Теперь на всех площадях установили зенитные батареи. Вокруг орудий наваливали мешки с песком, образуя так называемые орудийные дворики. Такие же мешки поднимались плотными рядами у витрин больших магазинов, а в переулках и дворах громоздились противотанковые «ежи» — сваренные крест-накрест короткие рельсы, — чтобы при надобности выволочь их оттуда и перегородить ими улицы и площади. Страшно было подумать, что по московским улицам могут пойти немецкие танки…

Каждая семья выделяла кого-нибудь из своих на рытье вокруг Москвы окопов и противотанковых рвов. Никто не верил, что столицу могут отдать немцам, и все же… Больно отзывались в сердцах москвичей слова, произносимые голосом знаменитого уже на всю страну диктора Левитана: «…Наши войска оставили город…» Но притихшая Москва, готовясь к обороне, жила и трудилась…

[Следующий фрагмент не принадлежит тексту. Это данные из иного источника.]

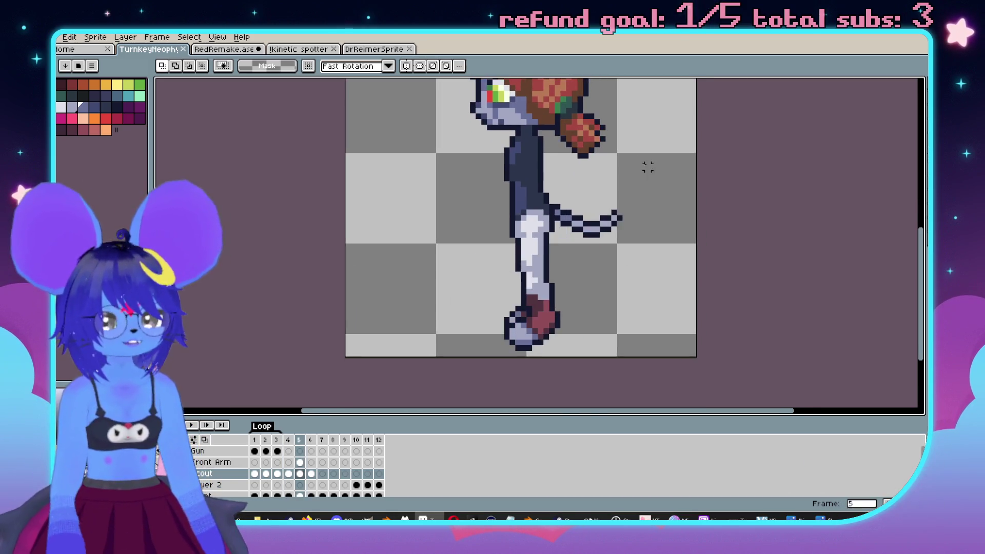
key(Right)
key(Right)
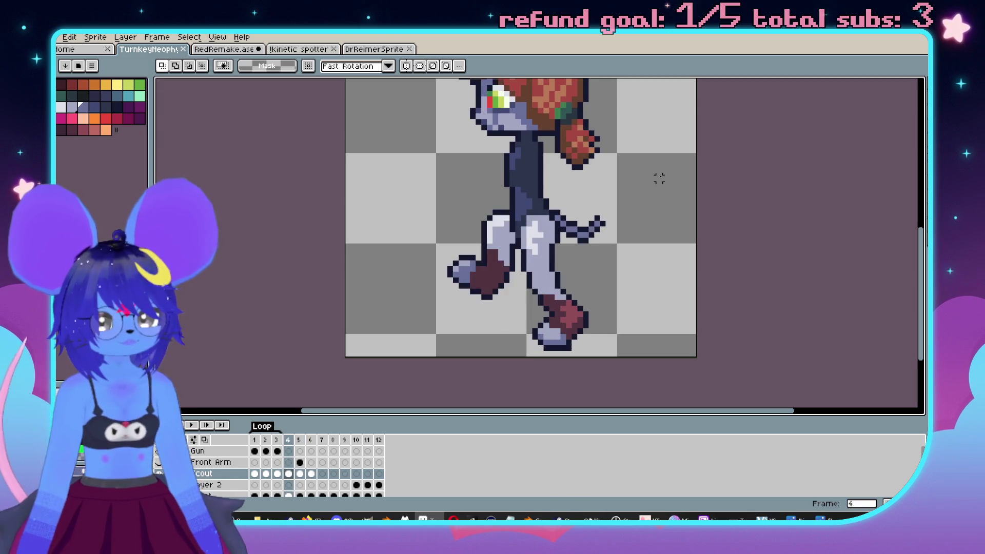
key(Right)
key(Right)
key(Left)
key(Left)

Женька и Витька, получив первую в их жизни зарплату, перешли в соседний цех, передав свои лопаты молодым ширококостным девицам, похожими друг на друга румяными круглыми лицами. Теперь-то уже через руки ребят проходили готовенькие приклады для автоматов ППШ! Им оставалось только «прошкурить» их — обработать шкуркой или, как ее называли, «стеклянной бумагой», доводя деревянную поверхность до абсолютной гладкости.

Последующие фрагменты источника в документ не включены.